Pantaslah kalau Allah Swt terus menerus memberikan musibah kepada bangsa ini. Karena ternyata satu musibah saja tidak cukup membuat bangsa ini sadar dan bertaubat kepada-Nya. Selama kemaksiatan terus merajalela di permukaan bumi Indonesia, selama itu pula negeri ini akan terus dirundung musibah. Maka segeralah bertaubat.

Apa yang Harus Dilakukan?

Imam Ibnul Qoyyim dalam kitab Al-Jawab Al-Kafy mengungkapkan, “Dan terkadang Allah menggetarkan bumi dengan guncangan yang dahsyat, menimbulkan rasa takut, khusyuk, rasa ingin kembali dan tunduk kepada Allah, serta meninggalkan kemaksiatan dan penyesalan atas kekeliruan manusia. Di kalangan Salaf, jika terjadi gempa bumi mereka berkata, ‘Sesungguhnya Tuhan sedang menegur kalian’.”

Khalifah Umar bin Abdul Aziz tak tinggal diam saat terjadi gempa bumi pada masa kepemimpinannya. Ia segera mengirim surat kepada seluruh wali negeri. Inilah isi surat Khalifah Umar bin Abdul Azis setelah terjadi bencana: Amma ba’du, sesungguhnya gempa ini adalah teguran Allah kepada hamba-hamba-Nya, dan saya telah memerintahkan kepada seluruh negeri untuk keluar pada hari tertentu, maka barangsiapa yang memiliki harta hendaklah bersedekah dengannya.”

“Allah berfirman, ‘Sungguh beruntunglah orang yang membersihkan diri (dengan tobat ataupun zakat). Lalu, dia mengingat nama Tuhannya, lalu ia sembahyang.” (QS Al-A’laa [87]: 14-15).  Lalu katakanlah apa yang diucapkan Adam AS (saat terusir dari surga), ‘Ya Rabb kami, sesungguhnya kami menzalimi diri kami dan jika Engkau tak jua ampuni dan menyayangi kami, niscaya kami menjadi orang-orang yang merugi.”

“Dan katakan (pula) apa yang dikatakan Nuh AS, ‘Jika Engkau tak mengampuniku dan merahmatiku, aku sungguh orang yang merugi’. Dan katakanlah doa Yunus AS, ‘La ilaha illa anta, Subhanaka, Tiada Tuhan selain Engkau, Maha Suci Engkau, sesungguhnya aku termasuk orang-orang yang zalim’.”

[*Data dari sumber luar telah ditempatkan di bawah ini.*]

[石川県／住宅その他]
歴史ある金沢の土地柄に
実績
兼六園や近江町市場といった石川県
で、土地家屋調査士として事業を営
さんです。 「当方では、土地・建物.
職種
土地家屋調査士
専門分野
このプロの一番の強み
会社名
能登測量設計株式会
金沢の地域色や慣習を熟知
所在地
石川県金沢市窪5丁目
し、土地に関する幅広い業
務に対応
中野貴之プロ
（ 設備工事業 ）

Jika saja kedua Umar (Umar bin Khattab dan Umar bin Abdul Azis) saat ini bersama kita, mereka tentu akan marah dan menegur dengan keras, karena rentetan “peringatan” Allah itu tidak kita hiraukan bahkan cenderung diabaikan. Maka, sebelum Allah menegur kita lebih keras lagi,  inilah saatnya kita menjawab peringatannya-Nya. Labbaika Ya Allah, kami kembali kepada-Mu. Insya Allah.